A private company also has the M/A and A/A and is to be incorporated. Infact, it is having the advantages of both the privacy of a partnership and origin and performance of a corporate body.

Public Companies are like bees working in a glass-hive; but Private Companies can keep the affairs for themselves, because of the encouragement and benediction of the Parliament.

i) Number: The minimum is two and the maximum is 50. Hence, a Private Company can be formed with two persons (The public company minimum is 7).

ii) Transfer of shares : Restrictions may be imposed regarding transfer of shares. The total membership should not exceed 50. (It becomes public, if it is 50 or above).In it’s A/A, it must prohibit issue of prospectus to the public to subscribe for shares or debentures. Hence, all the procedures regarding issue of prospectus are not applicable to it.

iii) Directors :There are many benevolent provisions. It may have only two Directors. They can be permanent life members (14 days notice, as in Public Company, is not applicable. Similarly rule relating to rotation, of directors number of directors. Reporting to the Registrar within 30 days of taking office as Directors, restriction as to remuneration etc., also do not apply), provisions relating to qualification shares do not apply.

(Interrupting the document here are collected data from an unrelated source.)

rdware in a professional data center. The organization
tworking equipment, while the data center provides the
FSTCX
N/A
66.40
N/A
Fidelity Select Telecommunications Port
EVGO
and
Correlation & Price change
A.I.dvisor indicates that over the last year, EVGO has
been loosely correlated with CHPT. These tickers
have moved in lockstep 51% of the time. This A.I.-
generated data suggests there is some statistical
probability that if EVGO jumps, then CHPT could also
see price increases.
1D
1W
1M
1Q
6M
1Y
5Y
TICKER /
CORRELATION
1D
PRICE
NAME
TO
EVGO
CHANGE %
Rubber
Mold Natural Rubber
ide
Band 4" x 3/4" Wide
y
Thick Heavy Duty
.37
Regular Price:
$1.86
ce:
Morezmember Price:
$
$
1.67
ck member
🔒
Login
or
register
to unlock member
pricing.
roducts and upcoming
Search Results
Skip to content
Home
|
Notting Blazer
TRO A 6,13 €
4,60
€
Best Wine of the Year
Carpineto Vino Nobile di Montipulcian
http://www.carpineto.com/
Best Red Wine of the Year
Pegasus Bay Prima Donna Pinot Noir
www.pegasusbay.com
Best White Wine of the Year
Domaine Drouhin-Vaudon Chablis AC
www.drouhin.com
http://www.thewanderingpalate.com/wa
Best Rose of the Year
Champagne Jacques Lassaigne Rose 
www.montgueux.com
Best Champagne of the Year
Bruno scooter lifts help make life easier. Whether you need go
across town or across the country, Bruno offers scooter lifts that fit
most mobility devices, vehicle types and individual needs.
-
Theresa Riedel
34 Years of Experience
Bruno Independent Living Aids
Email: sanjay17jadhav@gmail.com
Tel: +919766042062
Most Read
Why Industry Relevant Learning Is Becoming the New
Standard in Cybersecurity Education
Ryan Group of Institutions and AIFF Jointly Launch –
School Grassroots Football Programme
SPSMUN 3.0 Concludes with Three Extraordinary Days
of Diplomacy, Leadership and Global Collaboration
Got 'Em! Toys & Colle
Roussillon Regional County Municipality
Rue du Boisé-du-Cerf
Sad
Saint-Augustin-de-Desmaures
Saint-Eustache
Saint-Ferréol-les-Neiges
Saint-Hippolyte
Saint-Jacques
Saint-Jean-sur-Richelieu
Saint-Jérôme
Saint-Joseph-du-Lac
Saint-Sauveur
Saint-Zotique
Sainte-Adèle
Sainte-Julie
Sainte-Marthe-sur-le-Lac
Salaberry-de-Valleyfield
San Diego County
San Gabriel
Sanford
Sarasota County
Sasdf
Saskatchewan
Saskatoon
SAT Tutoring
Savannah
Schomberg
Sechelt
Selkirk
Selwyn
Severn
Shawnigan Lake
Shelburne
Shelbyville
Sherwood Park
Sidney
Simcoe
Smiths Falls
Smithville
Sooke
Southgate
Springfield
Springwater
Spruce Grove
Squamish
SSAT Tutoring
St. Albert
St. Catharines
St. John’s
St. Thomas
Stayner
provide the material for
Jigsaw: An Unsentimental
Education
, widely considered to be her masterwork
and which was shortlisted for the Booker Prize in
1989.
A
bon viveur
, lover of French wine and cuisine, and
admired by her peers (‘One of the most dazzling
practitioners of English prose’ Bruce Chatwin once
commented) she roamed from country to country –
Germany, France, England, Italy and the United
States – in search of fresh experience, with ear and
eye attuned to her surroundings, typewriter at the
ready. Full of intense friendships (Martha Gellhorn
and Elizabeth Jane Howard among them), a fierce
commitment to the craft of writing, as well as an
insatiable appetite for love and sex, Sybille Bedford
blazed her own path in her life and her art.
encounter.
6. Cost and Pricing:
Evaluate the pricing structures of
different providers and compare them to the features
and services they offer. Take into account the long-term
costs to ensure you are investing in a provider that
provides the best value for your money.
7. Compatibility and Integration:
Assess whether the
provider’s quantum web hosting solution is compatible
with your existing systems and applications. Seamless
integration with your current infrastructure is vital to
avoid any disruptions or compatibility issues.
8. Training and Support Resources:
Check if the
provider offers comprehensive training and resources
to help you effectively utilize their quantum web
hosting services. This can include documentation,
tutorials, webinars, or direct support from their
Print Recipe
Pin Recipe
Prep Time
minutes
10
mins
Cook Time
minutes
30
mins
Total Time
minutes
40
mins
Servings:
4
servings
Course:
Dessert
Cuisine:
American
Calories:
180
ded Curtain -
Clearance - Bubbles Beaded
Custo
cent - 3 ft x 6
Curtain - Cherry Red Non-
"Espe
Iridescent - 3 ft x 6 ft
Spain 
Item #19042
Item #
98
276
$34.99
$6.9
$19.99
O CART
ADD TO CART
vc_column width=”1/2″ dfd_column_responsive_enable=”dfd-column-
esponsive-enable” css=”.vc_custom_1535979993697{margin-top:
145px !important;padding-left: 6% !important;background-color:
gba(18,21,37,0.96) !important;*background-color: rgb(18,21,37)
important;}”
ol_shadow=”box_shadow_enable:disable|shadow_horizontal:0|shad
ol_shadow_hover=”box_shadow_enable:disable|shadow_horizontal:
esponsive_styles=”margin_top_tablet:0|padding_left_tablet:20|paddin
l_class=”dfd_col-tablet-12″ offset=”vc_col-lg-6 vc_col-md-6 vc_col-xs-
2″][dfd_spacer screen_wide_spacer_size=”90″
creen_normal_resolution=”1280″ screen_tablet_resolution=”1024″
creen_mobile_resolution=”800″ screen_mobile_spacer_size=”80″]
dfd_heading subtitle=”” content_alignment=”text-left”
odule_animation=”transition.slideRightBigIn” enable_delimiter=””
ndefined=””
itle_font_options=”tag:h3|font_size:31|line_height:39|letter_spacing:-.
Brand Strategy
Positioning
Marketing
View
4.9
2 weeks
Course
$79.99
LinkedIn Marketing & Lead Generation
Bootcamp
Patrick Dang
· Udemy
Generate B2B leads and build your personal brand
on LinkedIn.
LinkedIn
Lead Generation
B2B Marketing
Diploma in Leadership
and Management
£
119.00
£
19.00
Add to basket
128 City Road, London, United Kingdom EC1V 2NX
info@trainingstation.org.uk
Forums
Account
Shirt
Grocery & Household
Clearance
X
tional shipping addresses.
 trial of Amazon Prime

iv) Statutory Meeting:Whereas this is a must in a Public Company, a Private company is exempted from holding a statutory meeting and of filing its statutory report.

v) An interested director i.e., a director interested in the subject matter or issue cannot participate and vote in a Public Company, but not so in a Private Company. A director, who is selling his plot of land to the Company, is an interested director. The reason for giving these and other advantages is that no public money is involved, in private companies.

vi) A Private Company may commence its business on registration.

vii) It is exempted from filing with the Registrar a prospectus or a statement in lieu of prospectus.

viii) Director may vote on a contract in which he is interested.Restriction on remuneration to directors imposed in Public Companies does not apply.

ix) Violation of Conditions:The various privileges to a Private Company are available to it, as long as it maintains the status as a Private Company by observing the restrictions and limitations imposed on it. However, if it violates them, it will not be entitled to privileges. The Company Law Board may excuse if failure is accidental or due to some reasonable cause.